What you are asked to do ▸
One exact copy of the listing is needed. It should contain no pictures.

Supplied information ▸

————————

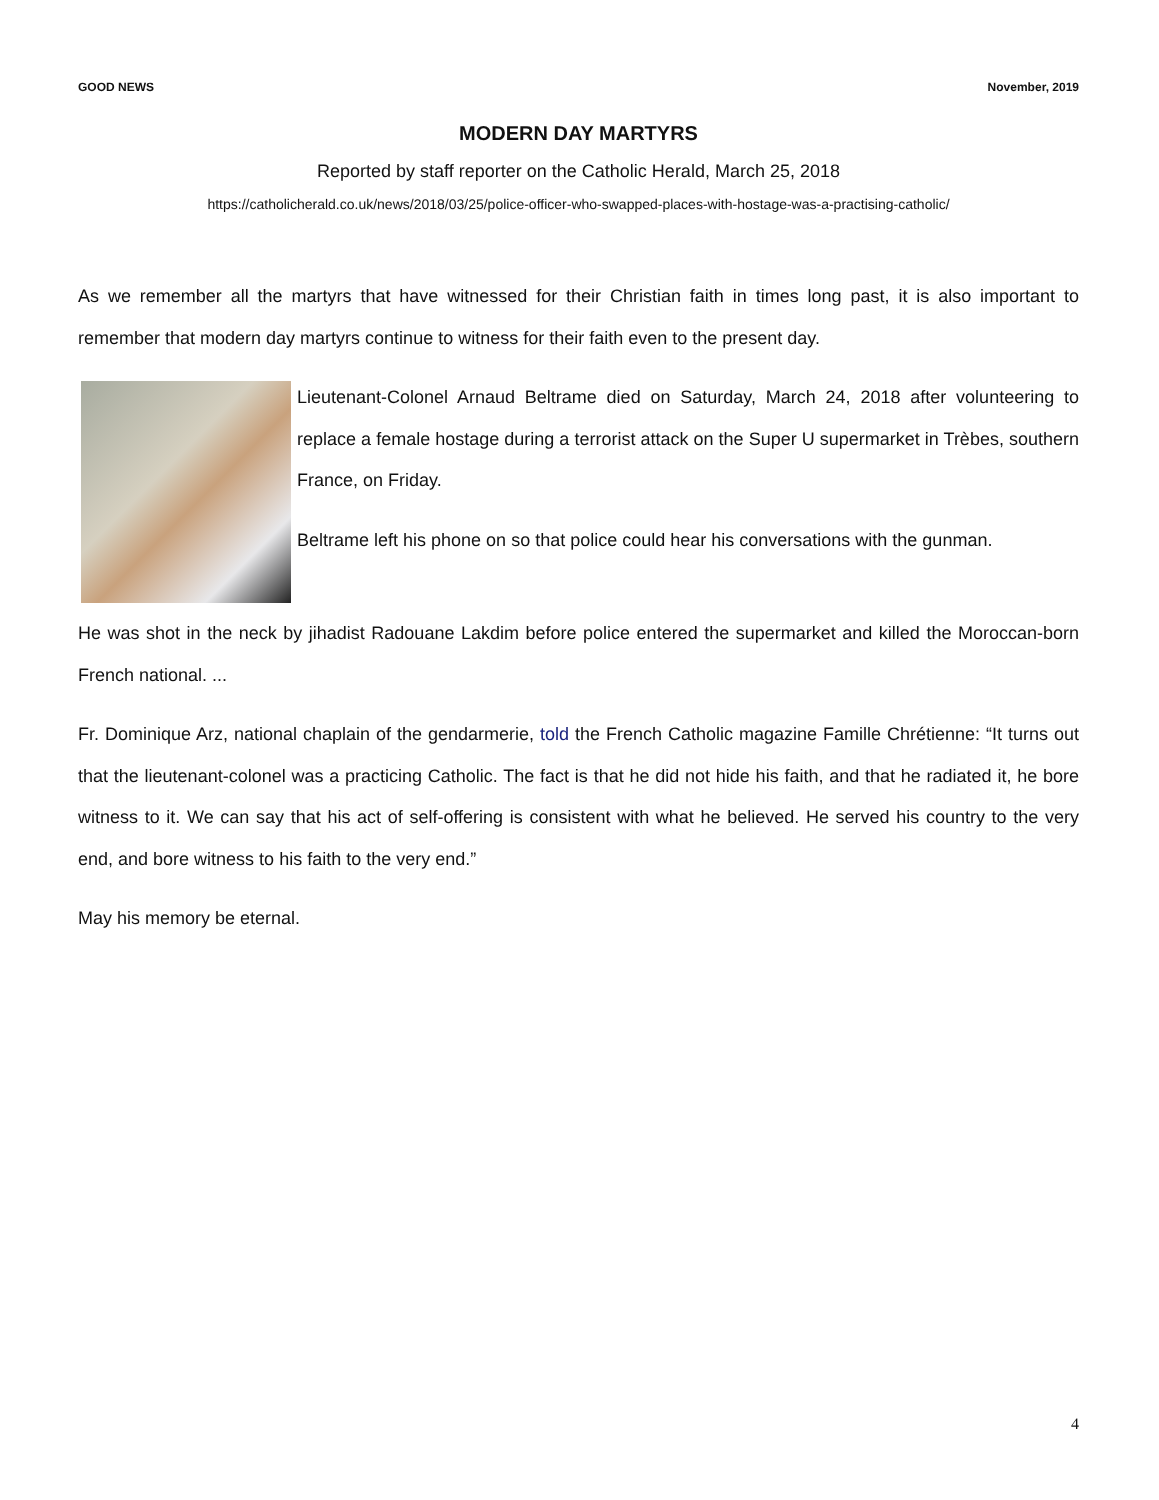GOOD NEWS November, 2019
MODERN DAY MARTYRS
Reported by staff reporter on the Catholic Herald, March 25, 2018
https://catholicherald.co.uk/news/2018/03/25/police-officer-who-swapped-places-with-hostage-was-a-practising-catholic/
As we remember all the martyrs that have witnessed for their Christian faith in times long past, it is also important to remember that modern day martyrs continue to witness for their faith even to the present day.
Lieutenant-Colonel Arnaud Beltrame died on Saturday, March 24, 2018 after volunteering to replace a female hostage during a terrorist attack on the Super U supermarket in Trèbes, southern France, on Friday.
Beltrame left his phone on so that police could hear his conversations with the gunman.
He was shot in the neck by jihadist Radouane Lakdim before police entered the supermarket and killed the Moroccan-born French national. ...
Fr. Dominique Arz, national chaplain of the gendarmerie, told the French Catholic magazine Famille Chrétienne: “It turns out that the lieutenant-colonel was a practicing Catholic. The fact is that he did not hide his faith, and that he radiated it, he bore witness to it. We can say that his act of self-offering is consistent with what he believed. He served his country to the very end, and bore witness to his faith to the very end.”
May his memory be eternal.
4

————————

Answer section ▸
GOOD NEWS November, 2019
MODERN DAY MARTYRS
Reported by staff reporter on the Catholic Herald, March 25, 2018
https://catholicherald.co.uk/news/2018/03/25/police-officer-who-swapped-places-with-hostage-was-a-practising-catholic/
As we remember all the martyrs that have witnessed for their Christian faith in times long past, it is also important to remember that modern day martyrs continue to witness for their faith even to the present day.
Lieutenant-Colonel Arnaud Beltrame died on Saturday, March 24, 2018 after volunteering to replace a female hostage during a terrorist attack on the Super U supermarket in Trèbes, southern France, on Friday.
Beltrame left his phone on so that police could hear his conversations with the gunman.
He was shot in the neck by jihadist Radouane Lakdim before police entered the supermarket and killed the Moroccan-born French national. ...
Fr. Dominique Arz, national chaplain of the gendarmerie, told the French Catholic magazine Famille Chrétienne: “It turns out that the lieutenant-colonel was a practicing Catholic. The fact is that he did not hide his faith, and that he radiated it, he bore witness to it. We can say that his act of self-offering is consistent with what he believed. He served his country to the very end, and bore witness to his faith to the very end.”
May his memory be eternal.
4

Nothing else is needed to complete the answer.